### [Job]
Make a numbered list from the records below, starting with their first line and stopping after the line that contains "with Old School and Innovative Model.". Leave out blank lines.

### [Supplied entries]
»»
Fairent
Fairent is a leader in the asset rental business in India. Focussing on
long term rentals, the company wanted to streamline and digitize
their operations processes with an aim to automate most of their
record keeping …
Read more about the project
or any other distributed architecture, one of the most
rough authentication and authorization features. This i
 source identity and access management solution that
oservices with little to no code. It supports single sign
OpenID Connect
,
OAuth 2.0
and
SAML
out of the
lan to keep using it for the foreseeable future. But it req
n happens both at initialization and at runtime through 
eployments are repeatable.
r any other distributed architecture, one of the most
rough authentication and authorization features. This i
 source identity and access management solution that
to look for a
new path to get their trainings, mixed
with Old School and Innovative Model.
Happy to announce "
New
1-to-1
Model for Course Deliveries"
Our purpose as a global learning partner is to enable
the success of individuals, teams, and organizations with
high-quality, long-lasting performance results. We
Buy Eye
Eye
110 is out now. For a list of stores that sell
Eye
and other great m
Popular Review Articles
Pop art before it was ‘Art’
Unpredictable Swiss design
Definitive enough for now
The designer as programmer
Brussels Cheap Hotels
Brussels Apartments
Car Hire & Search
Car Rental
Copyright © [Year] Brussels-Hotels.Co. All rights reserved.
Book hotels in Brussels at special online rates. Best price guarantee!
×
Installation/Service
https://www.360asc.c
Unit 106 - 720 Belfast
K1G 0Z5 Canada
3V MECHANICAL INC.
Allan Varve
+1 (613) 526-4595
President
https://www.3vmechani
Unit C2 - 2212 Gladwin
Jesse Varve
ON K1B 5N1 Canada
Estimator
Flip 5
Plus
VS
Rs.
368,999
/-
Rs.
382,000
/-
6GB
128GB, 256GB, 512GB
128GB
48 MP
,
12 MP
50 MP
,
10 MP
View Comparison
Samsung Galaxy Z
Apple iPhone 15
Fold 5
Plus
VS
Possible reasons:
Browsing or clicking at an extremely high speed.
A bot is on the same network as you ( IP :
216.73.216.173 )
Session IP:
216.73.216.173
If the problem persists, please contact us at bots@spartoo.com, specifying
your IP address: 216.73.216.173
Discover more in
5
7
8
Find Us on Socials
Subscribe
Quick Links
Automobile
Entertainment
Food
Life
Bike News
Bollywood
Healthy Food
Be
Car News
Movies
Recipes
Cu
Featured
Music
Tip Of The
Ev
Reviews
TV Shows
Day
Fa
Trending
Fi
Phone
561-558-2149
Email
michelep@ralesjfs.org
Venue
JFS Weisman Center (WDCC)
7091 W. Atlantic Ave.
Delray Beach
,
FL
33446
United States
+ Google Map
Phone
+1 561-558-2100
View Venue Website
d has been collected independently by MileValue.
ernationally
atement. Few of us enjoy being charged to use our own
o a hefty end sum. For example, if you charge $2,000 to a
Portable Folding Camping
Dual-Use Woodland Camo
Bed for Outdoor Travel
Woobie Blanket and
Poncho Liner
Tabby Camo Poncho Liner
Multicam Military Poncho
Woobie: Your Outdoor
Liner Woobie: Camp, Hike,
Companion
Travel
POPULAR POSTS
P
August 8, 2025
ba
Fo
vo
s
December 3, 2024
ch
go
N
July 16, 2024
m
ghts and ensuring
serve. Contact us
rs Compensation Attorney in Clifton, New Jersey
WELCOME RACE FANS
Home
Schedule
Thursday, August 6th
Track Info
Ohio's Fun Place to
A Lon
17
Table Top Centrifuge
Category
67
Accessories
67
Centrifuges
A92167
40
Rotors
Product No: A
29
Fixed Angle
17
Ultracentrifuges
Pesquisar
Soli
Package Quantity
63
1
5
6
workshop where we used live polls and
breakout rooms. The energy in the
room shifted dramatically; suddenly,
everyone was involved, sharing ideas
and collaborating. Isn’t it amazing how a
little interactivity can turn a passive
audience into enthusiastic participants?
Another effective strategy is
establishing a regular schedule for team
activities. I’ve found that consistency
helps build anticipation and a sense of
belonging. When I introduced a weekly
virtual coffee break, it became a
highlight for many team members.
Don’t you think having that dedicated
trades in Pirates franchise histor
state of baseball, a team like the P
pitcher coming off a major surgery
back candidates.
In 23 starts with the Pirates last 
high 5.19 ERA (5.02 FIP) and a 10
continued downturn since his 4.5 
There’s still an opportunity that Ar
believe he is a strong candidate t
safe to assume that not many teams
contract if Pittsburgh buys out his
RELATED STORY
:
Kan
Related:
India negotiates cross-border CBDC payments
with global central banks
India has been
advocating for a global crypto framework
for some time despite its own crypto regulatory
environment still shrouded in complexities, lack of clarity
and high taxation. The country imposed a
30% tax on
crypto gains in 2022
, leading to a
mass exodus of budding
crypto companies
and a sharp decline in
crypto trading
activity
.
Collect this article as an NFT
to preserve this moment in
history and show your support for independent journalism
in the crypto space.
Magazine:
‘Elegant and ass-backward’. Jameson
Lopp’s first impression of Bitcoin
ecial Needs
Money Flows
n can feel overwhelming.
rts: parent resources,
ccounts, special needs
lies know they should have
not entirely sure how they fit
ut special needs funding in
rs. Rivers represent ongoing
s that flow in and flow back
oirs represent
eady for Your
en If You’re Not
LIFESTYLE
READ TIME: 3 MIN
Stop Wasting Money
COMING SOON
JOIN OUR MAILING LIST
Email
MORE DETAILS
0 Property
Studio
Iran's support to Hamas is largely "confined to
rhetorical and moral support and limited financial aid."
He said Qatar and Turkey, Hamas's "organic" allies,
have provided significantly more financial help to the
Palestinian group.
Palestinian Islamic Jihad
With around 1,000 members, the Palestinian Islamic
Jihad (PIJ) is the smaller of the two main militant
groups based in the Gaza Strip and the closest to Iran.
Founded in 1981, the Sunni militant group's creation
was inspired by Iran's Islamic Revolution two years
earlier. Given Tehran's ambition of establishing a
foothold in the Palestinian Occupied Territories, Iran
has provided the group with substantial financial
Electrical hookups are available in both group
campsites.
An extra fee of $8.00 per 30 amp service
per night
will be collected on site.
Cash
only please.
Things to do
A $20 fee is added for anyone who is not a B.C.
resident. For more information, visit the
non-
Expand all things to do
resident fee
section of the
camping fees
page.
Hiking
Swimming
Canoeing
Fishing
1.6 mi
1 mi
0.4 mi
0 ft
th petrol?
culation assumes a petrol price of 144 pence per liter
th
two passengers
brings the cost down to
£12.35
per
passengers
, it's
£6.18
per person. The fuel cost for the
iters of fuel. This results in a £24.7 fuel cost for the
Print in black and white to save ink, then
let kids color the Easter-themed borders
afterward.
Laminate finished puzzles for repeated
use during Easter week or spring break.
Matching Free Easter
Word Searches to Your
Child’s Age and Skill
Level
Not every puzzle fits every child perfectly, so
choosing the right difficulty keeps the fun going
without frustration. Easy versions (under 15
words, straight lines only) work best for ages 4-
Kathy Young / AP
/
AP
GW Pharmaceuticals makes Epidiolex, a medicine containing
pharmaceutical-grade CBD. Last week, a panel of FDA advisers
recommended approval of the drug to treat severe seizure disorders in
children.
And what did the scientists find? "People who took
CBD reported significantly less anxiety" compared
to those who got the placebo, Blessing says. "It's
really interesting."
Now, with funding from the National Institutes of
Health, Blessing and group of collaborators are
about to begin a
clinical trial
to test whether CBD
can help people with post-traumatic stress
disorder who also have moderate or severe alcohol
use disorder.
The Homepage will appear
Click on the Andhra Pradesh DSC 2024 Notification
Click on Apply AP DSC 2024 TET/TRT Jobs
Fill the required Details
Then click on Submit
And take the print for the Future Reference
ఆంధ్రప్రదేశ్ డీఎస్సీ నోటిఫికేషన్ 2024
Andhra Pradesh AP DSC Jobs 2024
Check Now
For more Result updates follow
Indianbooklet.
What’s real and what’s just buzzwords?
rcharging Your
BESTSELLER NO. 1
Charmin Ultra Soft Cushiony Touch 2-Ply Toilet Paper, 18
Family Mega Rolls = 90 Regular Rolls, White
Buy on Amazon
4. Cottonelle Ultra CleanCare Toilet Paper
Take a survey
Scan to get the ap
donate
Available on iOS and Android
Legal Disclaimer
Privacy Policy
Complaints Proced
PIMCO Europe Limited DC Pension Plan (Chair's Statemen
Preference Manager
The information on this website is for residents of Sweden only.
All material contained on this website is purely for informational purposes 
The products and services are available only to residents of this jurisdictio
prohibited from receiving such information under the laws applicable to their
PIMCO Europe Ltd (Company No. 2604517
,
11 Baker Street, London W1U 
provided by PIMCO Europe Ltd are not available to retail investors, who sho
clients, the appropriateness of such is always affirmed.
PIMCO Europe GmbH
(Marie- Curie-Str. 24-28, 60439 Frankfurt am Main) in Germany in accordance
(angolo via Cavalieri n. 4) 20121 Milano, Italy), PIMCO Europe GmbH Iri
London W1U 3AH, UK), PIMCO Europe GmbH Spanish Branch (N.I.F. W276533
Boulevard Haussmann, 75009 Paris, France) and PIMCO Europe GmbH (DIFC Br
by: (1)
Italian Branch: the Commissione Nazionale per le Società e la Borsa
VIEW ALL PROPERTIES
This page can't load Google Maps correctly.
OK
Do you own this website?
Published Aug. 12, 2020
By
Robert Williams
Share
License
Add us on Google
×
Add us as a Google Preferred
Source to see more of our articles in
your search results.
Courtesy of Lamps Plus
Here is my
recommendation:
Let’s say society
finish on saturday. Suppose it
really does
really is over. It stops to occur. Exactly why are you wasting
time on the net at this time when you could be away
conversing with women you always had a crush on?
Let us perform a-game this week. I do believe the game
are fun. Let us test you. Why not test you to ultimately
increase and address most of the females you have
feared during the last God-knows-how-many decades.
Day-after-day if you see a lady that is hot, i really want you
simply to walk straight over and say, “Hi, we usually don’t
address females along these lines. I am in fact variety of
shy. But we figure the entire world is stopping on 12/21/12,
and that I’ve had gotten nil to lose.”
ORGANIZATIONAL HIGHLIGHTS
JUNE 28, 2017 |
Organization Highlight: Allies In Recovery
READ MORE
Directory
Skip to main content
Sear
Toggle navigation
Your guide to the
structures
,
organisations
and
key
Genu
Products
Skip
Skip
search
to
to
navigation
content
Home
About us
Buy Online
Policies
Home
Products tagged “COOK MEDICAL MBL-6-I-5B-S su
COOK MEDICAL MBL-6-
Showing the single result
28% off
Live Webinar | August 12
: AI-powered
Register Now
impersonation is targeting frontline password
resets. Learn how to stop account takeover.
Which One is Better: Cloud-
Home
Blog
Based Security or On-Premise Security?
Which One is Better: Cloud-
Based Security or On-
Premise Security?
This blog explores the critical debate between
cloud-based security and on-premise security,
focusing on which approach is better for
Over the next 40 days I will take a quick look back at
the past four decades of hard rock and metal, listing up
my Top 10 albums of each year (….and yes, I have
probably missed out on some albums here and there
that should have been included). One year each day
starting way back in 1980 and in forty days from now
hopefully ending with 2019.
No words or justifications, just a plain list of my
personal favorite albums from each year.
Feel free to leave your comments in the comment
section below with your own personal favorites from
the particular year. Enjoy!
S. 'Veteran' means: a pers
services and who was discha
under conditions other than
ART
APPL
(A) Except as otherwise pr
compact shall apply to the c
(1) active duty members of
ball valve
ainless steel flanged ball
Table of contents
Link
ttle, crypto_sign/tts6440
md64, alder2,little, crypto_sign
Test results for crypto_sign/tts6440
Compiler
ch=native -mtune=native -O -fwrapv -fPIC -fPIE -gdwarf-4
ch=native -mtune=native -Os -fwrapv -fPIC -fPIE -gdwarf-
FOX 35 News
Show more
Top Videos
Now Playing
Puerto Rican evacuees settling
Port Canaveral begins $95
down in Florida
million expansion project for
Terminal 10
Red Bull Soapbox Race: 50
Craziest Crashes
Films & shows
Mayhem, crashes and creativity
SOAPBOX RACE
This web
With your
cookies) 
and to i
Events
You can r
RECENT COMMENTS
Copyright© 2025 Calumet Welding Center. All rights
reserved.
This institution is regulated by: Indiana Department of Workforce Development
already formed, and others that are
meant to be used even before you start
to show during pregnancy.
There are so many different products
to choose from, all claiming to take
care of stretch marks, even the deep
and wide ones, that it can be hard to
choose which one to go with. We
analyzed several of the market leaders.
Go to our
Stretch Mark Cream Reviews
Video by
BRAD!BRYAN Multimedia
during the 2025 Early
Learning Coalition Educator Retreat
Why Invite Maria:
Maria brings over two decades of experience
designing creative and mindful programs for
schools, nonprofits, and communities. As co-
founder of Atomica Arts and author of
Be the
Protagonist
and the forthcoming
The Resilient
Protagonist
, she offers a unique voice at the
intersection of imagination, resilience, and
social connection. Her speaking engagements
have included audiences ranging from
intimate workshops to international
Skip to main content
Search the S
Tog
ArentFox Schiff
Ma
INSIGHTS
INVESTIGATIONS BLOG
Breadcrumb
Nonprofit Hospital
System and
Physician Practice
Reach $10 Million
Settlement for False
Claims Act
««
### [Task solution]
1. Fairent
2. Fairent is a leader in the asset rental business in India. Focussing on
3. long term rentals, the company wanted to streamline and digitize
4. their operations processes with an aim to automate most of their
5. record keeping …
6. Read more about the project
7. or any other distributed architecture, one of the most
8. rough authentication and authorization features. This i
9.  source identity and access management solution that
10. oservices with little to no code. It supports single sign
11. OpenID Connect
12. ,
13. OAuth 2.0
14. and
15. SAML
16. out of the
17. lan to keep using it for the foreseeable future. But it req
18. n happens both at initialization and at runtime through 
19. eployments are repeatable.
20. r any other distributed architecture, one of the most
21. rough authentication and authorization features. This i
22.  source identity and access management solution that
23. to look for a
24. new path to get their trainings, mixed
25. with Old School and Innovative Model.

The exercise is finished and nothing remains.